# Cleaning for cat allergy



## threadneedle (Nov 14, 2006)

I have two questions - 

Next month, we will having a guest who is "allergic to cats". I'm assuming he's really allergic to their dander. He will only be at our house for 3-5 hours. We have one cat who is allowed on the furniture and in the rooms our guest will be in. However, during the visit the cat will be in another part of the house. Is it possible to clean well enough that our guest won't have an allergy attack? Any hints? We plan to deep clean and run an air cleaner in the main room for several days before the visit.

Can anyone recommend a good carpet cleaning machine?
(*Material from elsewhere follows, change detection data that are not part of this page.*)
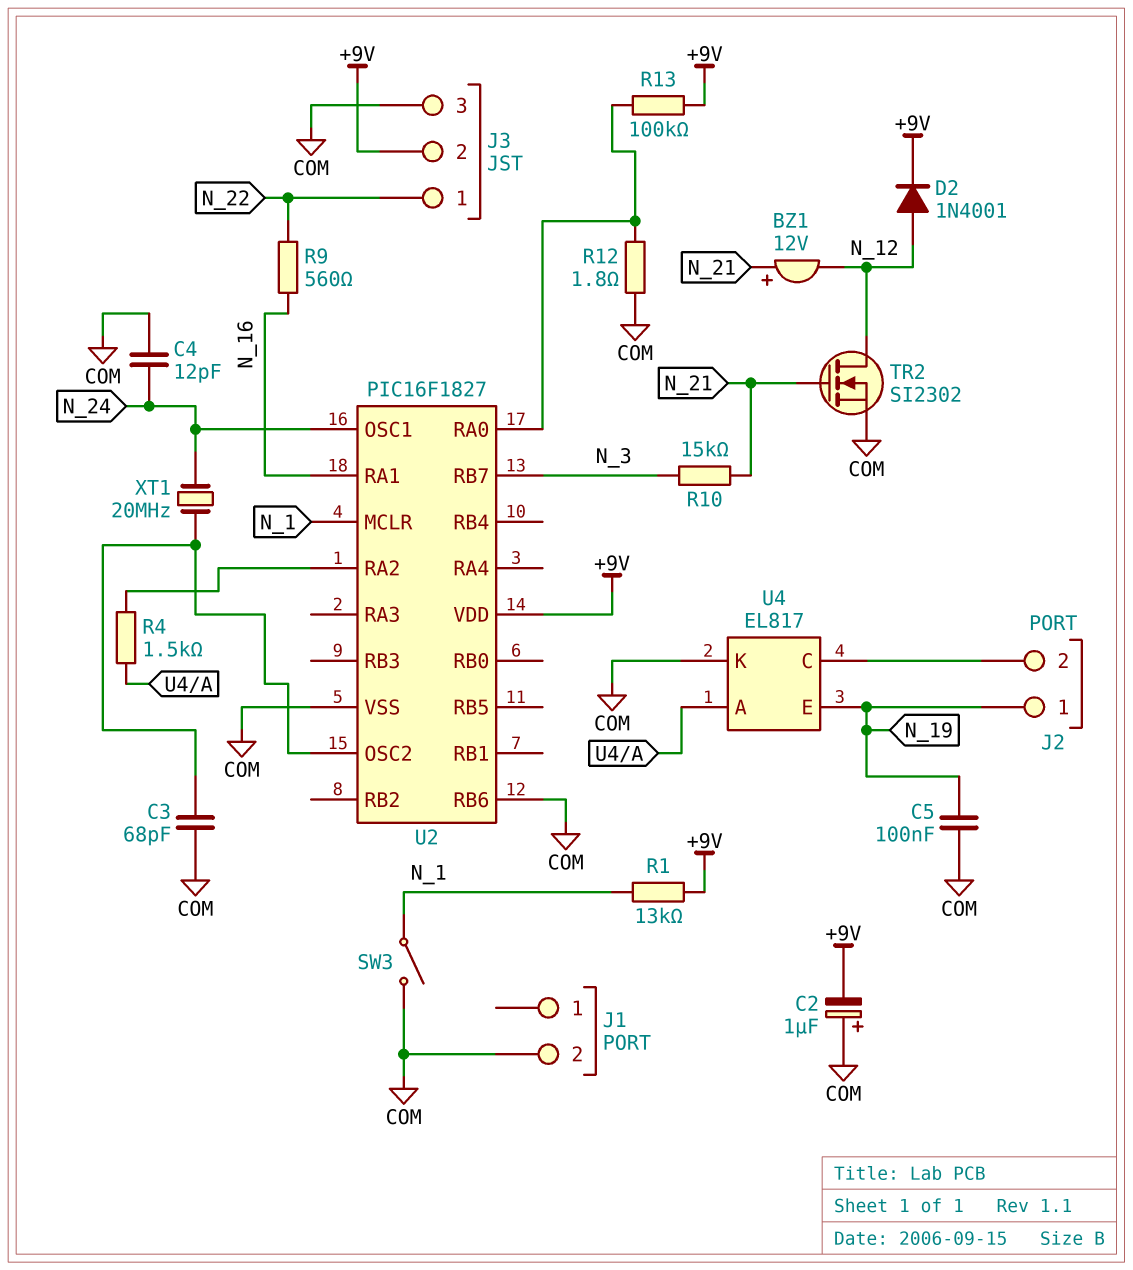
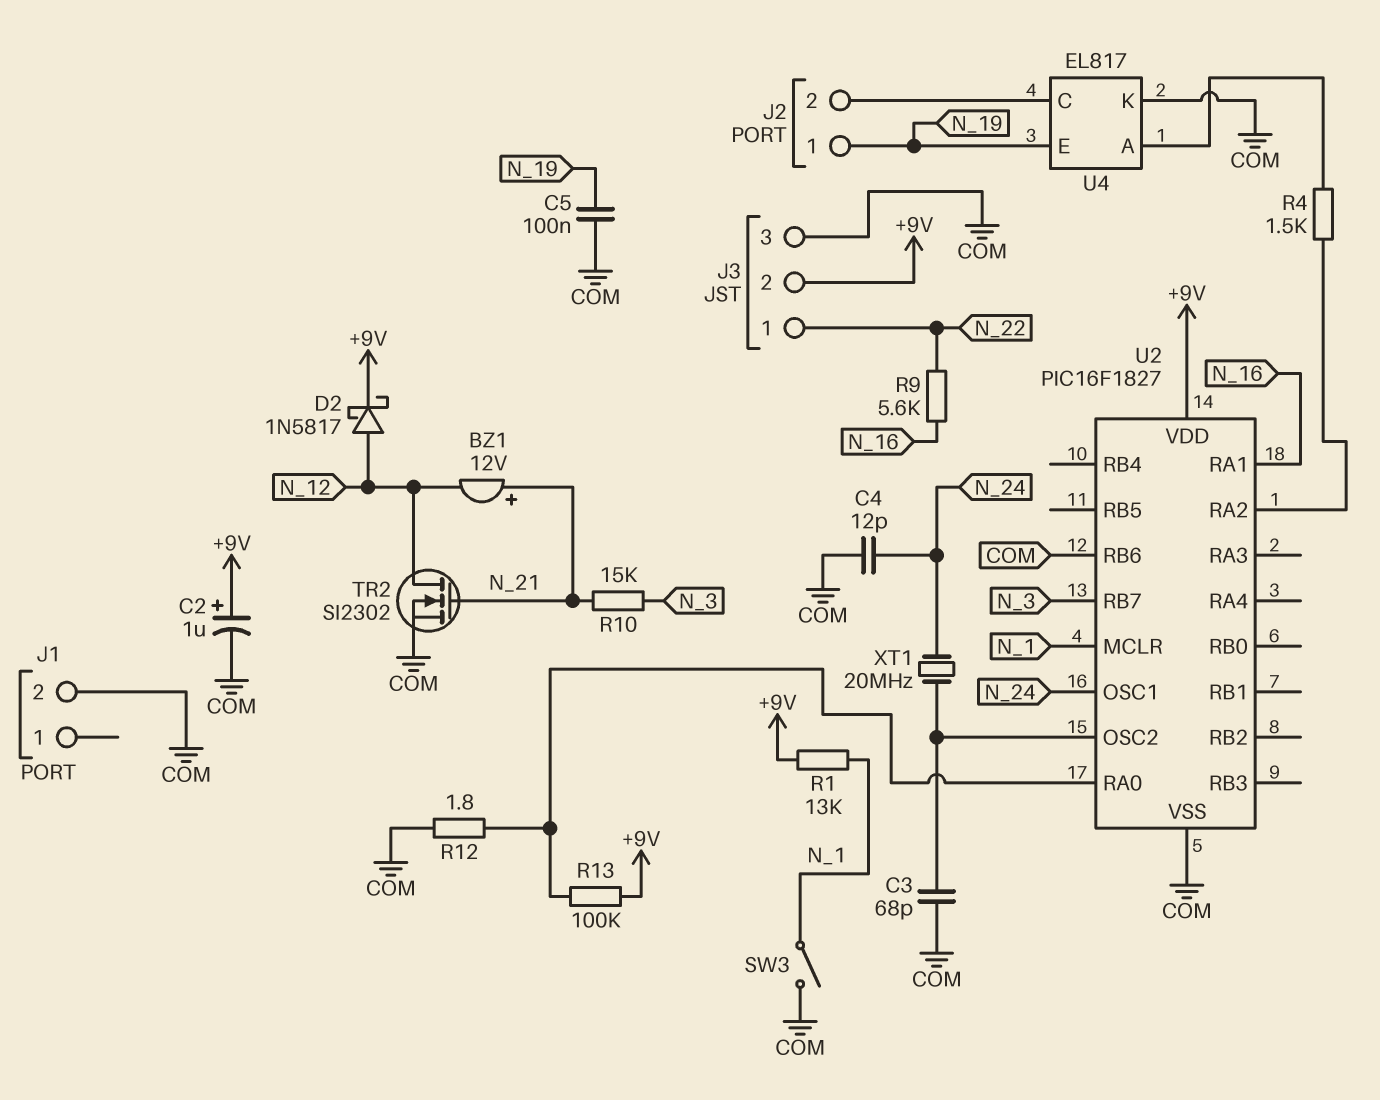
C2: 1uF (plus COM, minus +9V) -> 1uF (plus +9V, minus COM)
D2: diode 1N4001 (A N_12, K +9V) -> schottky 1N5817 (A N_12, K +9V)
R9: 560 (N_16, N_22) -> 5.6k (N_16, N_22)

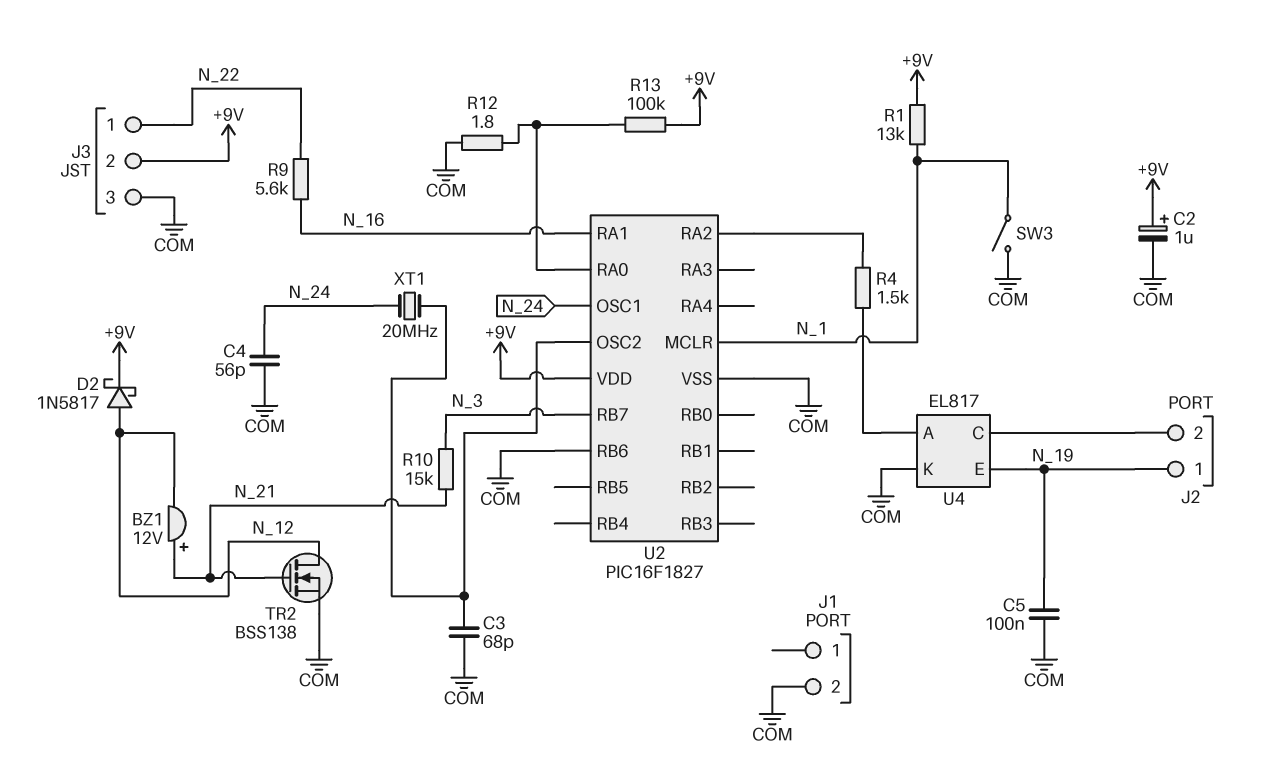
C4: 12pF (COM, N_24) -> 56pF (COM, N_24)
TR2: NMOS SI2302 (G N_21, D N_12, S COM) -> NMOS BSS138 (G N_21, D N_12, S COM)

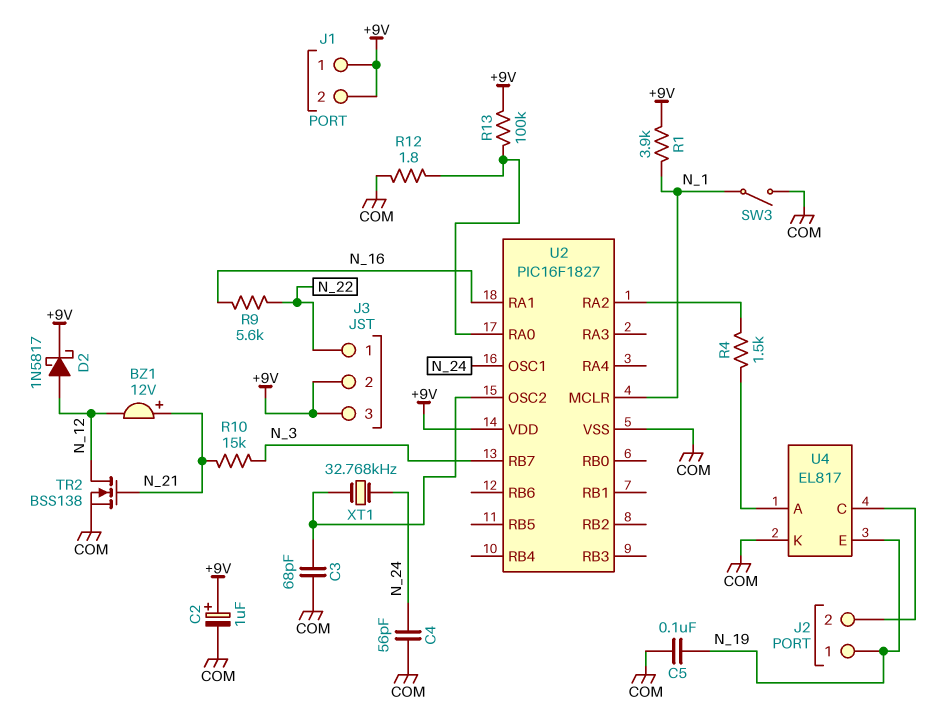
J1 pin 1: none -> +9V
J1 pin 2: COM -> +9V
J3 pin 3: COM -> +9V
R1: 13k (+9V, N_1) -> 3.9k (+9V, N_1)
U2 pin RB6: COM -> none
XT1: 20MHz (N_24, U2/OSC2) -> 32.768kHz (N_24, U2/OSC2)

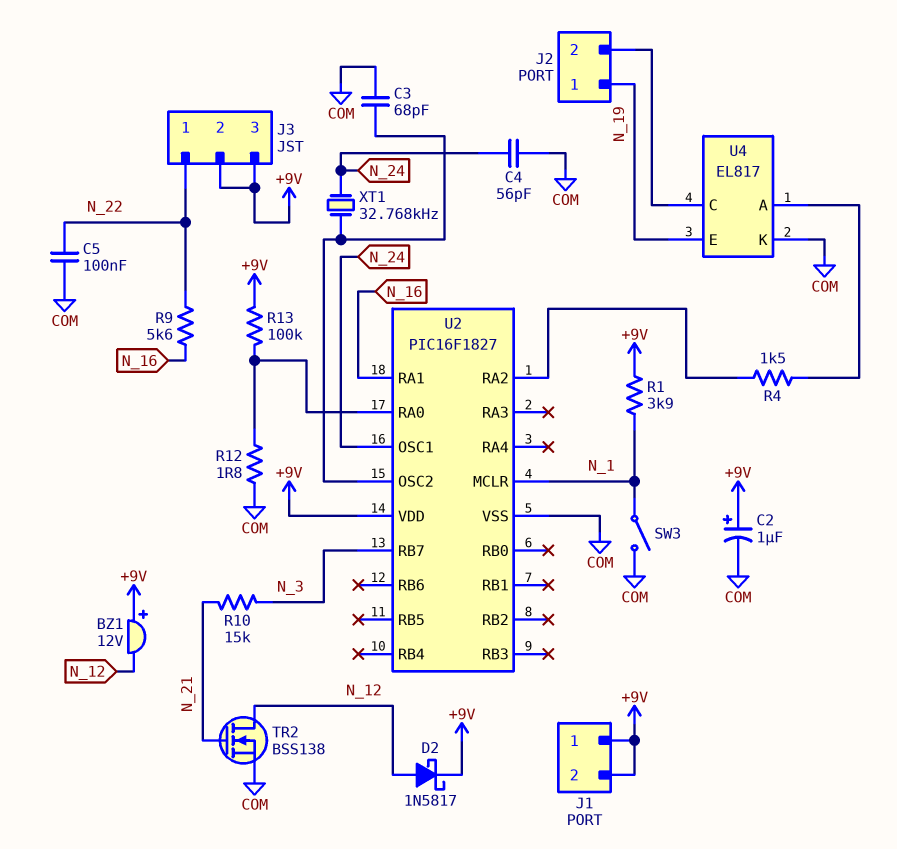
BZ1: buzzer 12V (plus N_21, minus N_12) -> buzzer 12V (plus +9V, minus N_12)
C5: 100nF (COM, N_19) -> 100nF (COM, N_22)

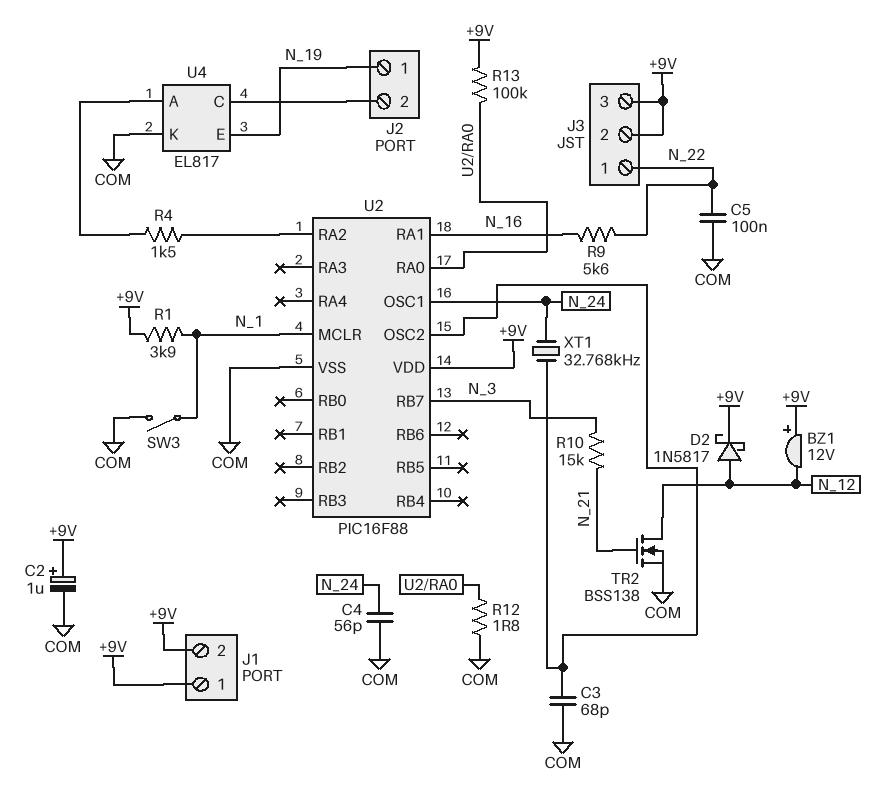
U2: PIC16F1827 -> PIC16F88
What features should I look for?

Thanks!


----------



## aaronwesley94 (May 23, 2008)

Vacuum anything fabric (couch, carpets, carpeted walls....etc), wash the washable fabrics (curtains, drapery, slip covers), wipe down everything with warm soapy water (and then pledge or olive oil if you care for a shine). I'd also run a air purifier (no need to spend hundreds of dollars on an Ionic Breeze or the like..the cheapies work just as good.) If your just needing to clean your carpets this one time, I'd just rent a professional machine from a store. If you're looking for a long-term usage cleaner, I hear GREAT things about The Bissell Quick Steamer (http://www.bissell.com/Products/p/quicksteamer/product.aspx) ...and it's reasonably priced...only 80 bucks~!!  Hope this helps you some! Good Luck!


----------



## DC_Hound (Jan 15, 2008)

> Is it possible to clean well enough that our guest won't have an allergy attack?


Unfortunately, probably not. But deep cleaning will help ameliorate the effects. He should definitely take a Zyrtec or something before he walks in the door though.


----------